As shown in FIGS. 2(A) and 2(C), in the Double-KO mouse, even when the perfusion of L-ornithine was started, the production rate of urea hardly increased, and the L/P ratio tended to gradually increase. Although seen, the addition of additional L-alanine significantly increased the urea production rate and significantly decreased the L/P ratio. On the other hand, as shown in FIGS. 2(B) and 2(D), even if L-aspartic acid was further added, the urea production rate hardly changed and the L/P ratio hardly changed.

Thus, in the liver perfusion experiment, the effectiveness of L-aspartic acid could not be confirmed, and the results contrary to Example 1 in which L-aspartic acid was enterally administered were obtained. In the first place, the results of Example 1 were surprising to the present inventors. This is because the absorbed aspartic acid is transported to the hepatic cells of the venous side (perivenous hepatocytes), but the urea cycle enzymes related to the blood ammonia concentration are present in the hepatocytes of the portal side (periportal hepatatocytes). Stoll, B. et al. Hepatology 13, 247-253 (1991).).

The present inventors argue that L-aspartic acid is converted to L-alanine in the small intestine and is transported to the liver through the portal vein, which is the reason why L-aspartic acid administered enterally was effective. (Neame, KD et al. J. Physiol. (Lond.) 135, 442-450 (1957). Parsons, DS et al. J. Physiol. (Lond.) 239, 677-694 (1974). Windmueller, HG et al. Arch. biochem. Biophys. 175, 670-676 (1976).).

For confirmation, L-aspartic acid, L-glutamic acid, L-ornithine, or glycine was enterally administered to a mouse (here, mGPD-KO mouse was used), 1 hour after the administration in the portal vein. The difference between the plasma concentration of alanine and the plasma concentration of alanine in the abdominal aorta was measured. This experiment was performed in the same manner as in Example 1. The blood samples were simultaneously collected from the portal vein and abdominal aorta under anesthesia with somnopentyl. Results are shown in FIG.

As shown in FIG. 3, it was confirmed that the enteral administration of L-aspartic acid or L-glutamic acid significantly increased the difference in alanine concentration as compared with the control (Saline). This shows that enteral administration of L-aspartic acid or L-glutamic acid increases the amount of alanine supplied to the liver via the portal vein. Even if glycine was administered enterally, no significant increase in alanine concentration could be confirmed. The results in FIG. 3 indicate that L-glutamic acid has a similar effect to L-aspartic acid, that is, the combination of L-ornithine and L-glutamic acid has a therapeutic effect on citrin deficiency.

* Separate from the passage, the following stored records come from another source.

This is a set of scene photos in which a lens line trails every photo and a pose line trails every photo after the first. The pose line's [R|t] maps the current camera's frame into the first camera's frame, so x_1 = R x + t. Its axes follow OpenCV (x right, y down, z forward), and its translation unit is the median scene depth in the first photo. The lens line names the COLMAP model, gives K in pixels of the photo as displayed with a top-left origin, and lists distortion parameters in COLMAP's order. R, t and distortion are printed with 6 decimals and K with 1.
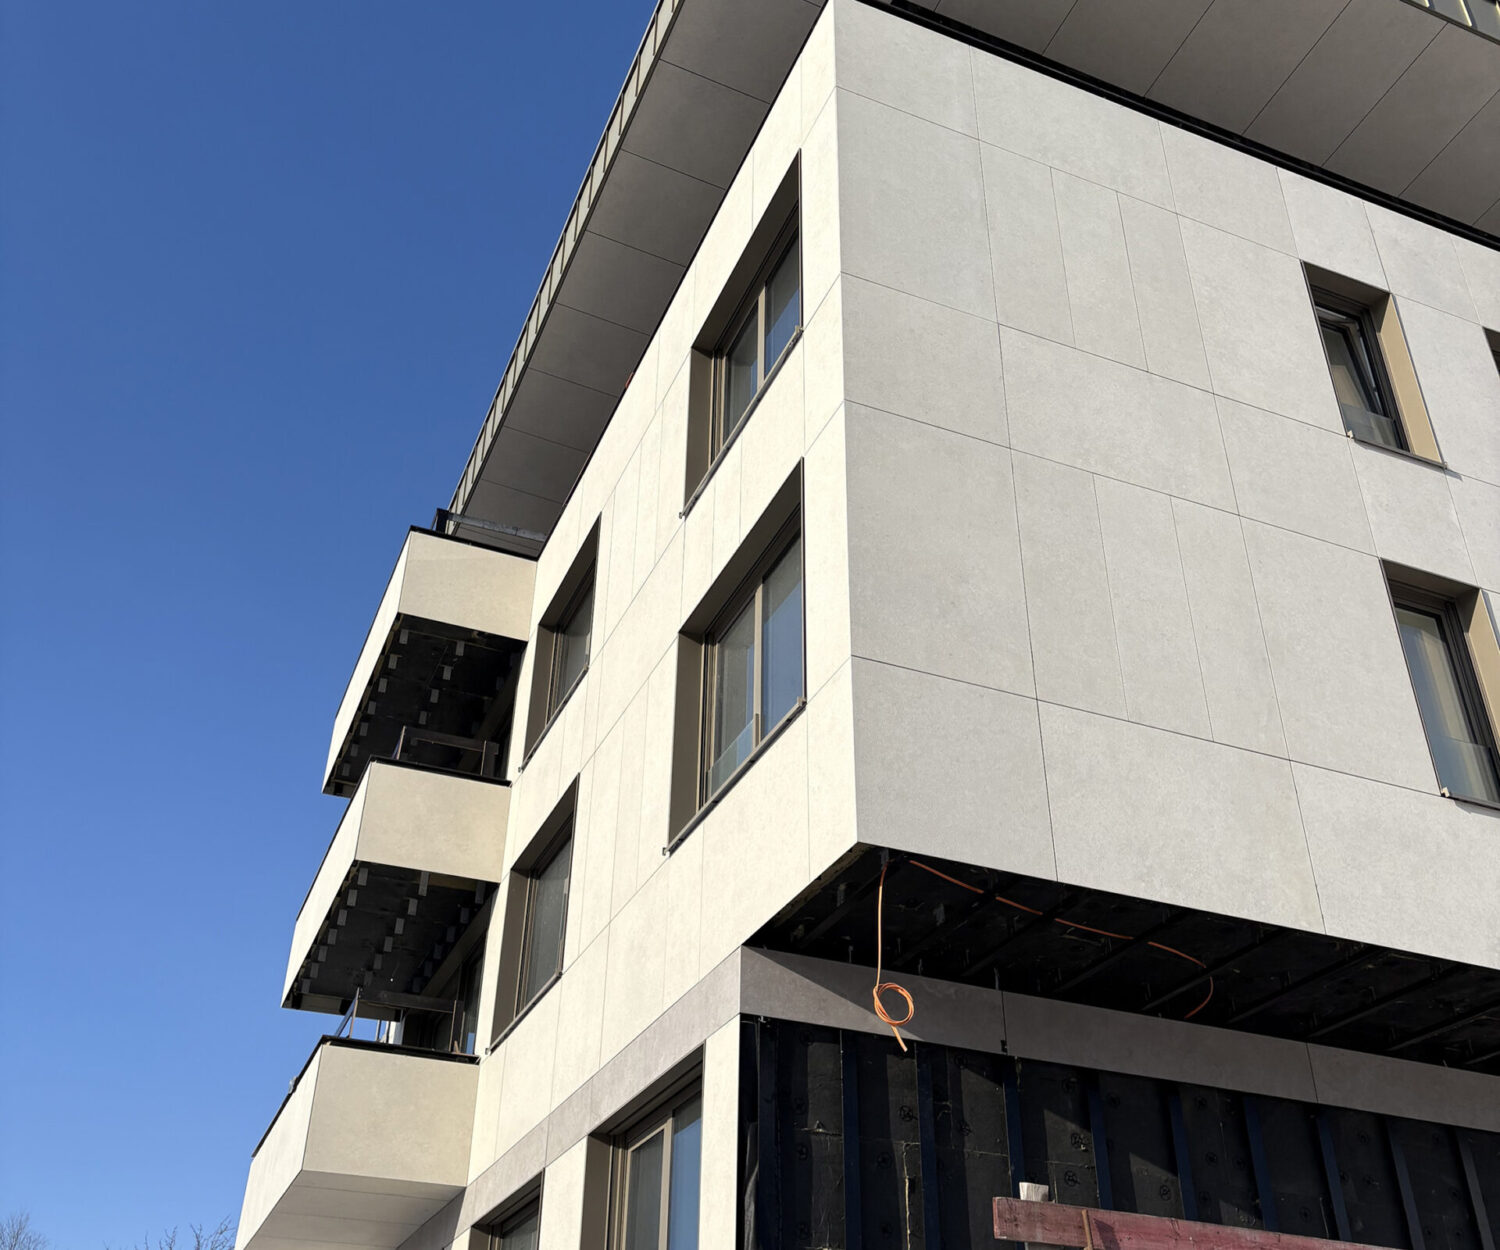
lens RADIAL K [[1489.3, 0, 749.2], [0, 1489.3, 667.0], [0, 0, 1]] dist [0.096824, -0.318913]
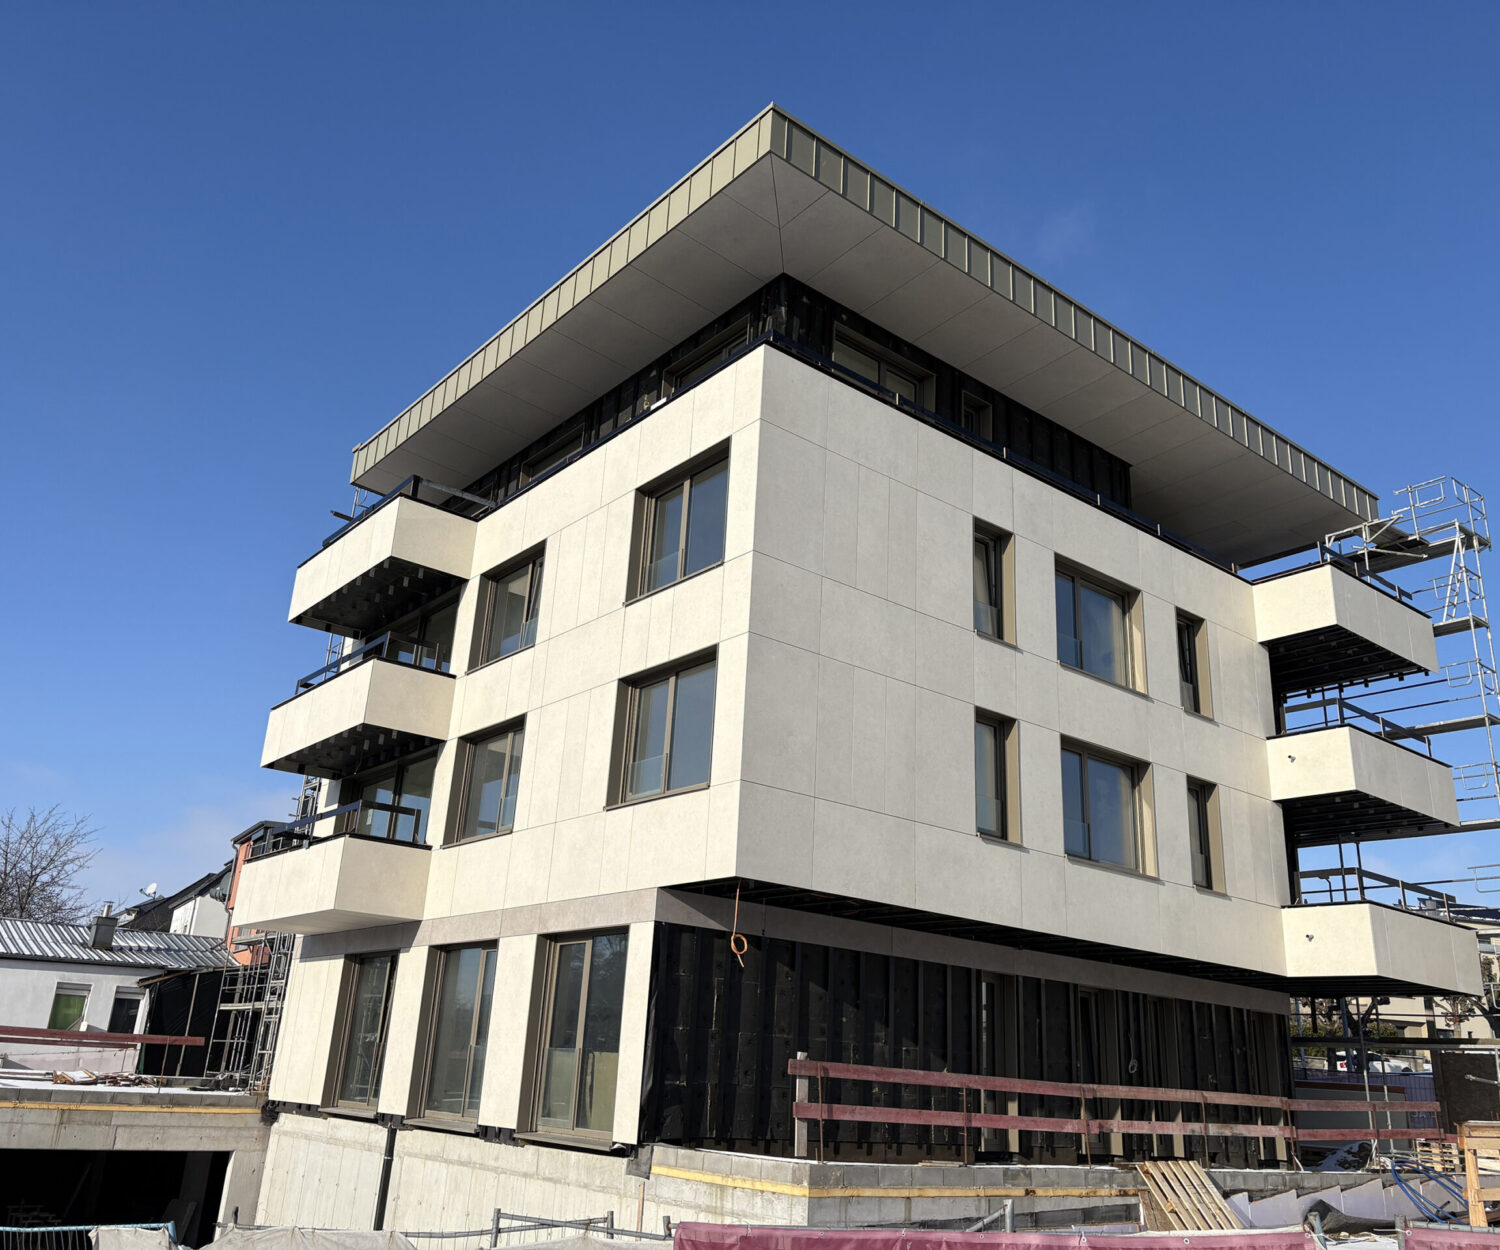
lens RADIAL K [[1252.3, 0, 742.2], [0, 1252.3, 647.3], [0, 0, 1]] dist [0.077685, -0.092343]
pose [[0.958425, 0.128806, 0.254620, -0.323270], [-0.184590, 0.960334, 0.209012, -0.445387], [-0.217598, -0.247322, 0.944184, -0.515188]]
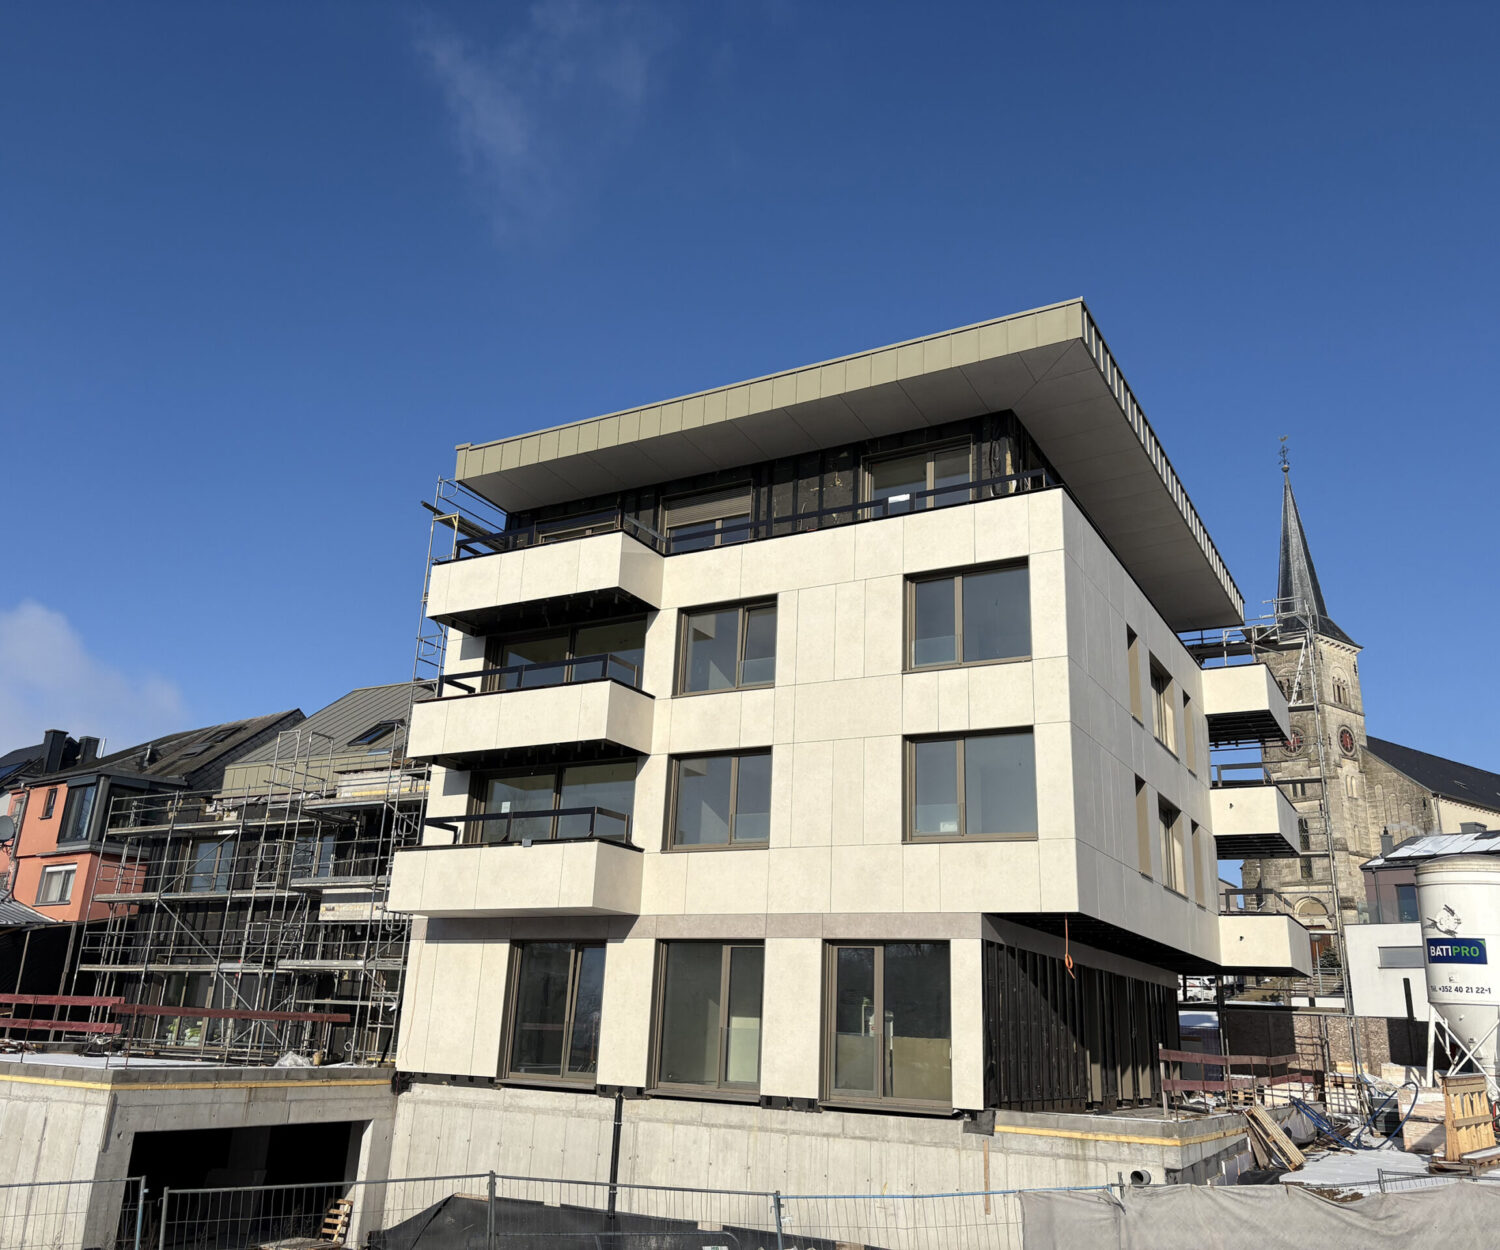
lens RADIAL K [[1243.2, 0, 750.0], [0, 1243.2, 625.0], [0, 0, 1]] dist [0.011893, 0.010748]
pose [[0.788473, 0.211710, 0.577486, -1.456962], [-0.350727, 0.926049, 0.139371, -0.386368], [-0.505274, -0.312429, 0.804417, -0.365858]]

The invention is not limited to the above embodiment, and various modifications and changes can be made within the scope of the invention.

Claims (3)

A therapeutic agent for citrin deficiency, which comprises L-ornithine L-aspartate as an active ingredient. The dosage of ornithine becomes more 1g per day, and in an amount that the dose is more than 1g per day of aspartic acid, characterized in that it is administered to Citrin deficiency patients, citrine claim 1 Deficiency therapeutic agent. The therapeutic agent for citrin deficiency according to claim 1 or 2 , which is used for reducing blood ammonia concentration in a patient with citrin deficiency.